:: What you are asked to do ::
Arrange the listing from the line holding "left hip: (145, 404, 7)" through the end of the listing, both included, as a Markdown table with the columns Row and Keypoint line, numbering each row and omitting blank lines. Leave the pictures out of the table.

:: Materials provided ::
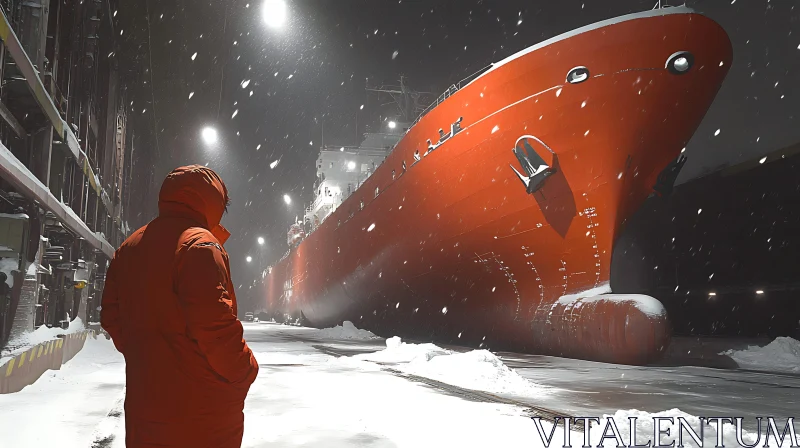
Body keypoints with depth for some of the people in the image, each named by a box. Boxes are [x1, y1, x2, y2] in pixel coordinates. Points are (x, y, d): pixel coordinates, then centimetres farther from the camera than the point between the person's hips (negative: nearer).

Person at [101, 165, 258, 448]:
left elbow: (111, 318, 12)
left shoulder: (128, 249, 11)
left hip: (145, 404, 7)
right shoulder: (200, 244, -16)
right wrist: (245, 372, -9)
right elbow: (215, 325, -23)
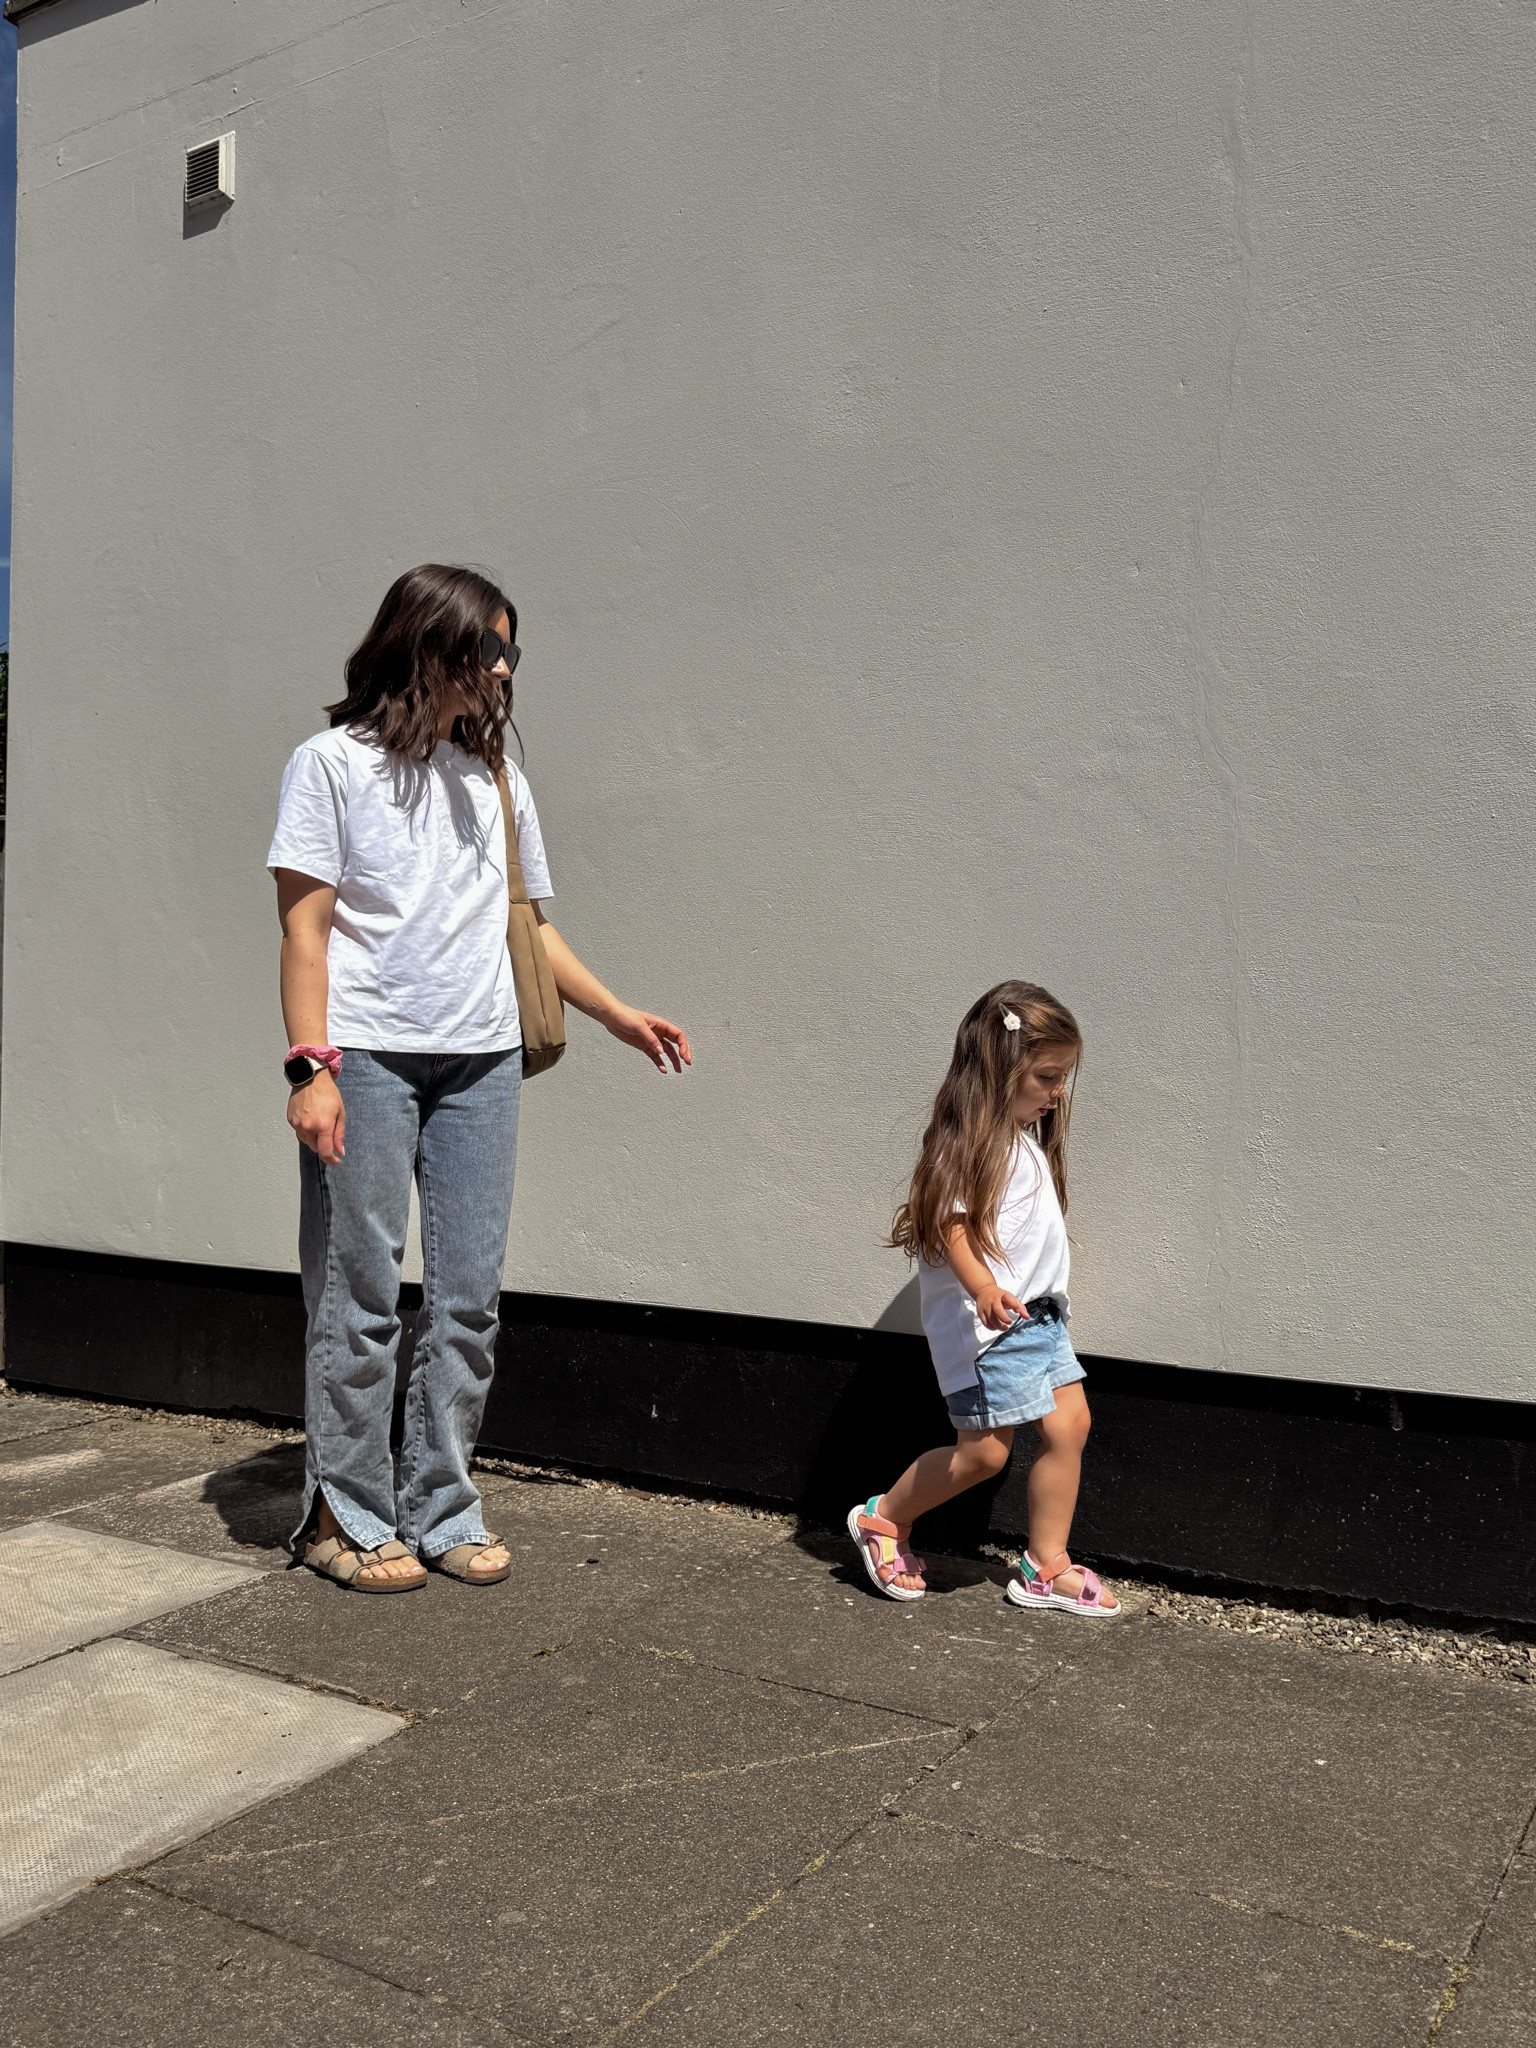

:: Result below ::
| Row | Keypoint line |
|---|---|
| 1 | left hip: (145, 404, 7) |
| 2 | right shoulder: (200, 244, -16) |
| 3 | right wrist: (245, 372, -9) |
| 4 | right elbow: (215, 325, -23) |